START Document extract

Yes i hate when some one says that a gay couple cant raise kids properly and insted of them going to a family that would love and treat them with the upmost respect they would rather them go to a strate family who could care less for them.
AntiThesis of Time
Phatts McDangle
The least these people can do is not try to prevent gay people from adopting. That just kills me when they go down that road on top of it.
There's that one, and the abortion arguement as well "Why don't you just put your child up for adoption instead of killing it." Both of which make me want to weep for humanity.

Yep.

Why don't you just put your child up for adoption instead of killing it?

"Because it's mine, dammit, and if I'm not going to be bothered with it I'll be damned if anyone else is!"

"Because that means I'll have to stop drinking and drugging for nine whole months!"

"Child? What child? It's just a fetus. It's a parasite growing inside me, hijacking my body. I mean, it's like a tumor!"

END Document extract
START Data supplied

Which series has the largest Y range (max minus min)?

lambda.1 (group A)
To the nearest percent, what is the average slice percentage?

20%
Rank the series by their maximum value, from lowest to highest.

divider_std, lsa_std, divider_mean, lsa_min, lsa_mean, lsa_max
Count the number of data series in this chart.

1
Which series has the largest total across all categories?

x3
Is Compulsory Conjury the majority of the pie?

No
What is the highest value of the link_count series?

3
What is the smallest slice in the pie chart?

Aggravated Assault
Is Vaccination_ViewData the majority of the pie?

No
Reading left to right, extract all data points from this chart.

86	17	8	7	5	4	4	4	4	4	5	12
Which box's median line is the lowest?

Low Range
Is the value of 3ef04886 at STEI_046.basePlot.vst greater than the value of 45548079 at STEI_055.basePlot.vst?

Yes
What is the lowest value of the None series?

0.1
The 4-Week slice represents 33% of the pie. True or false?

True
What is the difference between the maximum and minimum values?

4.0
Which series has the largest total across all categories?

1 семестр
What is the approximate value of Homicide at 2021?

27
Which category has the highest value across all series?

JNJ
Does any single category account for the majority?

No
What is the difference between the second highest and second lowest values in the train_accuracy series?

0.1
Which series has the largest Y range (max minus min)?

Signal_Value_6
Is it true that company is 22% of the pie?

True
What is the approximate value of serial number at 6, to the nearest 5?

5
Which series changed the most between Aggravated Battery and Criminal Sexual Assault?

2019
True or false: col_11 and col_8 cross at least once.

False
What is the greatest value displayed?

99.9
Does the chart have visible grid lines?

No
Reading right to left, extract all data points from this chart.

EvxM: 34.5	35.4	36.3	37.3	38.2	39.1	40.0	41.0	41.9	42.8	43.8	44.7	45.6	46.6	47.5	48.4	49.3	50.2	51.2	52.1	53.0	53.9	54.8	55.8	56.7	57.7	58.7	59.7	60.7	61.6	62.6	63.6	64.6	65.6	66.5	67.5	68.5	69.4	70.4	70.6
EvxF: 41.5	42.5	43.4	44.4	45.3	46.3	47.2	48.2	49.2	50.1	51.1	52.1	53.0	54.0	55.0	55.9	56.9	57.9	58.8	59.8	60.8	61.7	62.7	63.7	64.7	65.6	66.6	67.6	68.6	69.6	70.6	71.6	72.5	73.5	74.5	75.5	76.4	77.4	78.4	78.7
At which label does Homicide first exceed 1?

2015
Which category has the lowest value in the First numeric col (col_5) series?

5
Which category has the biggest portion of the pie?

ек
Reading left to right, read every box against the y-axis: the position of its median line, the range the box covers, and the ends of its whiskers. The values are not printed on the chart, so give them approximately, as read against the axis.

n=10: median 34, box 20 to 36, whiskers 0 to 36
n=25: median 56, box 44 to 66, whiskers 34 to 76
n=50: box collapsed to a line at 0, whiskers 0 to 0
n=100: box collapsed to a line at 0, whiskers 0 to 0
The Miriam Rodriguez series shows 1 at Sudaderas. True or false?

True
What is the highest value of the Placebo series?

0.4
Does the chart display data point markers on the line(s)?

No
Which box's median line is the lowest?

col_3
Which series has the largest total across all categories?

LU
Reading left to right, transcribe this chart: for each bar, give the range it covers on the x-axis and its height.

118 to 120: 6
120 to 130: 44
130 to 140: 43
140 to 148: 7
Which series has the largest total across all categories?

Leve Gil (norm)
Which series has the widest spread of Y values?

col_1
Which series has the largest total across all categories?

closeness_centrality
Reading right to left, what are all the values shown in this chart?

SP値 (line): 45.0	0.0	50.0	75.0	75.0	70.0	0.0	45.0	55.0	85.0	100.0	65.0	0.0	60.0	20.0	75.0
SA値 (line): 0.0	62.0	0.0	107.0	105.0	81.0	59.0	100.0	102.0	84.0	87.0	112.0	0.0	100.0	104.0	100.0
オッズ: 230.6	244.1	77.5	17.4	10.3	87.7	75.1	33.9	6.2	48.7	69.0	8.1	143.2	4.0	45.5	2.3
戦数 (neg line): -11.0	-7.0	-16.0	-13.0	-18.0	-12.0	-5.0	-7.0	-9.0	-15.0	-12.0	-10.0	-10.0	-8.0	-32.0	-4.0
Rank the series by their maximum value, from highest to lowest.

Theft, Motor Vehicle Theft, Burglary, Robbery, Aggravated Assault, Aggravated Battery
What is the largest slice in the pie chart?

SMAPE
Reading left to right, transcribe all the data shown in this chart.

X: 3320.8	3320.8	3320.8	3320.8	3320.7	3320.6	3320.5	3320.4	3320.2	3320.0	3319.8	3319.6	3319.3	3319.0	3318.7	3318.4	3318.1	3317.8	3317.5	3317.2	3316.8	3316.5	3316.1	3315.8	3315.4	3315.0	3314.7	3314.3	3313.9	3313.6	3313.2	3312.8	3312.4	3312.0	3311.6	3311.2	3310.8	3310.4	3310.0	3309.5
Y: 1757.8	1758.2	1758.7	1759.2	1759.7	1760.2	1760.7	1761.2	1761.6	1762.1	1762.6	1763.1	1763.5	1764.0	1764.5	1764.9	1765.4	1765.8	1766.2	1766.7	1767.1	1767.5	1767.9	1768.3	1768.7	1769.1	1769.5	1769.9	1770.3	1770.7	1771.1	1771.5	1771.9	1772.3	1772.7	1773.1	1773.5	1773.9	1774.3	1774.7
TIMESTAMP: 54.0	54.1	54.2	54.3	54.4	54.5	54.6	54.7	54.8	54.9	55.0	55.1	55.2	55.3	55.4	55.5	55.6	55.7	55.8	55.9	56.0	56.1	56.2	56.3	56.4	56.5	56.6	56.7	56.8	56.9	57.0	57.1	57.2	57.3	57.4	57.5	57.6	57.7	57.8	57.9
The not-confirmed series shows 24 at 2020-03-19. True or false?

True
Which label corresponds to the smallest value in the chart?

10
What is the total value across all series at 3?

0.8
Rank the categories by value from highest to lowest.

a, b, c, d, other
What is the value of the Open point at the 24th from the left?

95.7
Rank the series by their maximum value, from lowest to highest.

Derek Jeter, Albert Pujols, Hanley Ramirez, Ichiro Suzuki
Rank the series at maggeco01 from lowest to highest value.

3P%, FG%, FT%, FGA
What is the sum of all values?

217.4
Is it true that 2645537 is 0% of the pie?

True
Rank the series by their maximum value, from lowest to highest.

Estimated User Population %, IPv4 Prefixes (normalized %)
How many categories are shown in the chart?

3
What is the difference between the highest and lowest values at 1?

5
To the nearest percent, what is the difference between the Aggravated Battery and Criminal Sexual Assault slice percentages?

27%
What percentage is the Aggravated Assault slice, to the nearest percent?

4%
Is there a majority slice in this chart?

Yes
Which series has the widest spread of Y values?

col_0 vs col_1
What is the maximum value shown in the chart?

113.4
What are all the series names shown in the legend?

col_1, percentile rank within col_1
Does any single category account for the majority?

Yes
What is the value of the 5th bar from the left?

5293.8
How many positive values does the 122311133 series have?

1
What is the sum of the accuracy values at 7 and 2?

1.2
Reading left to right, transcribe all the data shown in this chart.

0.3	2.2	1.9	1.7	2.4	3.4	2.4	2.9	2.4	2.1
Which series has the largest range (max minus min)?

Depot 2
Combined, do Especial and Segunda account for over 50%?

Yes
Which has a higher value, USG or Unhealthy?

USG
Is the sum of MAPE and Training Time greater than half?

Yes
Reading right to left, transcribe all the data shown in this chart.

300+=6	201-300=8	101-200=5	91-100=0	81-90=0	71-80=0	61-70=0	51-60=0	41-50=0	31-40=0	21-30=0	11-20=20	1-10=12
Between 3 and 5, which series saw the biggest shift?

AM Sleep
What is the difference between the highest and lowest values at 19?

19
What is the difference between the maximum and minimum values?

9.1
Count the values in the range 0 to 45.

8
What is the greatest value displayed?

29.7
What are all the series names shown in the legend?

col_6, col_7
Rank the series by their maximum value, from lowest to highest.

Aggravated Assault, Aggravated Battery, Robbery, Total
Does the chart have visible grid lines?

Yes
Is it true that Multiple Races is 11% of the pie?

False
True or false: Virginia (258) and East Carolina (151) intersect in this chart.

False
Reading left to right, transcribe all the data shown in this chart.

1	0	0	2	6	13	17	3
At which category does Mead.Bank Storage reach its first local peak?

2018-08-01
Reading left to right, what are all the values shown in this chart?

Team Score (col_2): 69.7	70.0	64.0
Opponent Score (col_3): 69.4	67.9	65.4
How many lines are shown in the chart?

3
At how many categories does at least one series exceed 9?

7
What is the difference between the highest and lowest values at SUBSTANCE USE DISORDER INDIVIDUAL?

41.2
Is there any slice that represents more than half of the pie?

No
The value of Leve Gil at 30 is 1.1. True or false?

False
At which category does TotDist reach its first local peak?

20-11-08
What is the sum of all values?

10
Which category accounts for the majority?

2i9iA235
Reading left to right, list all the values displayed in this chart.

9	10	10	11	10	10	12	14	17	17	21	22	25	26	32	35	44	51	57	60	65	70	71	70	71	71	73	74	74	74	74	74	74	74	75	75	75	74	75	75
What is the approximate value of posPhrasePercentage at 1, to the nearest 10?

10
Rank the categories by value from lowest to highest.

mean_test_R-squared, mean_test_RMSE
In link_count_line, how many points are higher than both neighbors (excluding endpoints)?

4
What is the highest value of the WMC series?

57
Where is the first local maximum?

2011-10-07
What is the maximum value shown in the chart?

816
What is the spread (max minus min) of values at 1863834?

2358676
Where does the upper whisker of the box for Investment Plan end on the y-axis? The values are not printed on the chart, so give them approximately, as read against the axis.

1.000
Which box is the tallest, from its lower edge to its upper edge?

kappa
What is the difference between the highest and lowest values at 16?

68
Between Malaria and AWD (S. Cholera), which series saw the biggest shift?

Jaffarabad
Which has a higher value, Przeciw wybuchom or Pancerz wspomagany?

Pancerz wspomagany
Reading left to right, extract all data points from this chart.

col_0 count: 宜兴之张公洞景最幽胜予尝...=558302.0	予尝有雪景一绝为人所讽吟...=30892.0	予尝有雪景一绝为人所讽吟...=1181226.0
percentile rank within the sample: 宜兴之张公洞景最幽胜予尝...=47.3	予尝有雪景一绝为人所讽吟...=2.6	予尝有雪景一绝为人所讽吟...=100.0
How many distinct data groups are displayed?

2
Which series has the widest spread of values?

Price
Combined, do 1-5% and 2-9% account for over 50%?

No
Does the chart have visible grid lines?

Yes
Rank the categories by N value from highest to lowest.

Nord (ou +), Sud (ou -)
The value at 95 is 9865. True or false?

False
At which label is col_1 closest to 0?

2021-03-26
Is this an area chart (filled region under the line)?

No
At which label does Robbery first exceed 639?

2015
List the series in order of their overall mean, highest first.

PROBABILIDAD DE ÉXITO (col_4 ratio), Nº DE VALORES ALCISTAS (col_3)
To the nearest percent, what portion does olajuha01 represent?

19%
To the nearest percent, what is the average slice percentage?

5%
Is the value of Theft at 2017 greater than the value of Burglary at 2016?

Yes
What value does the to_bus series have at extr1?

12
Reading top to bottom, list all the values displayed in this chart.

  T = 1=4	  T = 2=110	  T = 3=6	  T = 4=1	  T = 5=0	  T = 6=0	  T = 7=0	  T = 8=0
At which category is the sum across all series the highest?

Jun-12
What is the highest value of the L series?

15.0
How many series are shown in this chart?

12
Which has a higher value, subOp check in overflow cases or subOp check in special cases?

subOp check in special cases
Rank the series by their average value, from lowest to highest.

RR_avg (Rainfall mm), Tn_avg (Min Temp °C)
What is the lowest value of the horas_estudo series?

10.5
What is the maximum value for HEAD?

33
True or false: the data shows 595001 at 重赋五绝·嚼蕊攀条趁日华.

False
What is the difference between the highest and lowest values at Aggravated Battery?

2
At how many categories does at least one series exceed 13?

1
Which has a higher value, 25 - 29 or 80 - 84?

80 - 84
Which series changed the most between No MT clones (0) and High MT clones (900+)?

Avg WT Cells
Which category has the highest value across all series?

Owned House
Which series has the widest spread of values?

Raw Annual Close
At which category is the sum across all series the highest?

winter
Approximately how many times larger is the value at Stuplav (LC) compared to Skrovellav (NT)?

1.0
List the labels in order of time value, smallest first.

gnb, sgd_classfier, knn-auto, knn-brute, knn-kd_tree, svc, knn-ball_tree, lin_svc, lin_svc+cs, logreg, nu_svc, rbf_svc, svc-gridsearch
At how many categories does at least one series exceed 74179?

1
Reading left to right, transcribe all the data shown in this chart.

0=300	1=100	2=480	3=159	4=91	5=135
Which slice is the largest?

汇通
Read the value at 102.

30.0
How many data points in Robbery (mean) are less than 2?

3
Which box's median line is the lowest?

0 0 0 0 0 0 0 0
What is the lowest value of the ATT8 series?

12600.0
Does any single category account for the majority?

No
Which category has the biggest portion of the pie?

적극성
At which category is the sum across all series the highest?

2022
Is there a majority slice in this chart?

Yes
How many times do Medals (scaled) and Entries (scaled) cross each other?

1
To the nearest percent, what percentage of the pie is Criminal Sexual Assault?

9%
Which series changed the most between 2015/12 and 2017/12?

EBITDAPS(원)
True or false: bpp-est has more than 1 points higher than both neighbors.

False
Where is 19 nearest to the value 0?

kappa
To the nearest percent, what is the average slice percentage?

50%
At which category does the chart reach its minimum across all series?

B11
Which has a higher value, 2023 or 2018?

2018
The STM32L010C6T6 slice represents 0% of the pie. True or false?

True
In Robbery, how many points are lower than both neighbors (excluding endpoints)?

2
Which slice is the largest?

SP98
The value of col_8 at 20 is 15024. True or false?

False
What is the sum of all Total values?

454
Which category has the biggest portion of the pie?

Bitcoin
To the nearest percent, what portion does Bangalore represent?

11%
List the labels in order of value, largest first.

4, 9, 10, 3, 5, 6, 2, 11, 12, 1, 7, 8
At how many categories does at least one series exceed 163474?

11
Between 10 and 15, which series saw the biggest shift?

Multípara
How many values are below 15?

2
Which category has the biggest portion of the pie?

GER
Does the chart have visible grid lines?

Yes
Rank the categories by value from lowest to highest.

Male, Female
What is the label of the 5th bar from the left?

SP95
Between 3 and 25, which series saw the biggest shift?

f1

END Data supplied

- **Problem description**
Extend the forum thread about adoption and abortion, picking up after its last line. The rows were taken from a different source than the forum thread.

- **Reply**
and now we come to the adoption vs abortion issue
nassimo
and now we come to the adoption vs abortion issue

There's really no "issue." The question is whether the pregnant woman is a human being, or a disgusting, soulless piece of s**t.

EDIT: Let me just say that if the pregnancy is the result of rape, or the woman's life would be put in jeopardy by letting it continue, that's a different story. Aside from those two scenarios, there is no excuse for abortion whatsoever. Have the baby and give it up for adoption if you can't raise it yourself. Period. Otherwise, you're a monster.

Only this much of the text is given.